§ **Selected excerpt**:
(begin)
Mitt Romney has failed to earn the trust of a majority of Republicans that he would not go wobbly during wartime when things get tough.
That is why McCain won Florida.
McCain was vilified by the most of the conservative press, as well as many in the MSM, for his primary election eve's eve attack against Romney accusing him of favoring a "timetable" for withdrawal early last year when the war was not going well and the leaders of new elected Democratic Party majority in both houses of Congress were trying to force President Bush to set a public date certain for withdrawal for Iraq.
Many even called McCain a liar. (more later below on that)
I remember the time well. I remember arguing in January of 2007 that President Bush would not go wobbly since he knew that the only way he could be stopped from fighting our enemies in Iraq would be a two-thirds super majority override of a defense appropriation budget veto. I remember that only a handful of liberal Republican House members and Senator Chuck Hagel(R-NE) explicitly agreed with the Democrats that we publicly set a date for surrender.
I knew the President had a spine.
(end)
§ **Excerpted data**:
(begin)
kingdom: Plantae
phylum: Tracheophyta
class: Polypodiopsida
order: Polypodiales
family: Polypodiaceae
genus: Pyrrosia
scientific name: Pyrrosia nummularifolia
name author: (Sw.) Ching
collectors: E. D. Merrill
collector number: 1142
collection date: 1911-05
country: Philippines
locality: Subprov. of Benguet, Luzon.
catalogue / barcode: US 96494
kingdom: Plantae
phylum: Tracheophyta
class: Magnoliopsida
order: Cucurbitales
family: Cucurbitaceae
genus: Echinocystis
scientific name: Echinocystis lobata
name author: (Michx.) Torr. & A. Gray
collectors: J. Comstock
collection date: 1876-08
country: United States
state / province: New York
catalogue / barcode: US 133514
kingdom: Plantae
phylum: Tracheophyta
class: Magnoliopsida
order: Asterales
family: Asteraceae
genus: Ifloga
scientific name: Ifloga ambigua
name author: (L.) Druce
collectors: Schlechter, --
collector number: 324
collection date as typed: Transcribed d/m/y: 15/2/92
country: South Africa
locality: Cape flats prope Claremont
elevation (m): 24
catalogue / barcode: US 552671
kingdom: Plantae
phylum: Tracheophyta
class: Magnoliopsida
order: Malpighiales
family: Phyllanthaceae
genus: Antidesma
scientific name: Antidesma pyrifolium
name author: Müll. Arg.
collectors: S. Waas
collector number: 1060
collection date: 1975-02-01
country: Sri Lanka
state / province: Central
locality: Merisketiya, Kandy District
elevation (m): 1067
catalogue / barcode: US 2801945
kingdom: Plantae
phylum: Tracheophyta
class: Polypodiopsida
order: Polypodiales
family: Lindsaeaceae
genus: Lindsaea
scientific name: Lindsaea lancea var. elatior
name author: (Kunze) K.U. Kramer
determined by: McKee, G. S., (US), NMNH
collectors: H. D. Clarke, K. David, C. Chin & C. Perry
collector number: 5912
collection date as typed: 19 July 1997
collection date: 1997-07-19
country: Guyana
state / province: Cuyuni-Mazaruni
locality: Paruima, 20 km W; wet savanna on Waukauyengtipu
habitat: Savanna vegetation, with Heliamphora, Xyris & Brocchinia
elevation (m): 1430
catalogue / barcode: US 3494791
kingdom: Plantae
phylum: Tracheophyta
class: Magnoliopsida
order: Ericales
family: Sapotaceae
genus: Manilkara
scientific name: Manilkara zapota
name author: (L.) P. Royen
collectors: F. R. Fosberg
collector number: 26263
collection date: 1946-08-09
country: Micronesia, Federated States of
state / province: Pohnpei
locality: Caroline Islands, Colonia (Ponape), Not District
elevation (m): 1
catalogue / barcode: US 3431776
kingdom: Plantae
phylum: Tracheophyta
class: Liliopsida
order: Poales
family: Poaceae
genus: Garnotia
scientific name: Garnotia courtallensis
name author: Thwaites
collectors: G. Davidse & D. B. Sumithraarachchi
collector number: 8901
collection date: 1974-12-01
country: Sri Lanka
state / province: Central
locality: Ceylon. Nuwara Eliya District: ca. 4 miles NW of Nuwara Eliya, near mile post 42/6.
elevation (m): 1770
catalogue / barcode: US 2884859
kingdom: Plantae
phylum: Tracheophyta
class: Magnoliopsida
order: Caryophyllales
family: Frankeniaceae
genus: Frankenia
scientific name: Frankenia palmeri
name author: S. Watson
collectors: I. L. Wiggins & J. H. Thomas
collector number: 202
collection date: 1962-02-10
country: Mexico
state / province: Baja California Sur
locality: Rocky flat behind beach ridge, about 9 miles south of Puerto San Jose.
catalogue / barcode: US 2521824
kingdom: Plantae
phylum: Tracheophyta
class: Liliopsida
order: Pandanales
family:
(end)
§ **Work required**: In the passage on McCain's Florida win, give everything from "Many even called" down to "date for surrender." again, changing "super majority" to "supermajority".

§ **Reply**:
Many even called McCain a liar. (more later below on that)
I remember the time well. I remember arguing in January of 2007 that President Bush would not go wobbly since he knew that the only way he could be stopped from fighting our enemies in Iraq would be a two-thirds supermajority override of a defense appropriation budget veto. I remember that only a handful of liberal Republican House members and Senator Chuck Hagel(R-NE) explicitly agreed with the Democrats that we publicly set a date for surrender.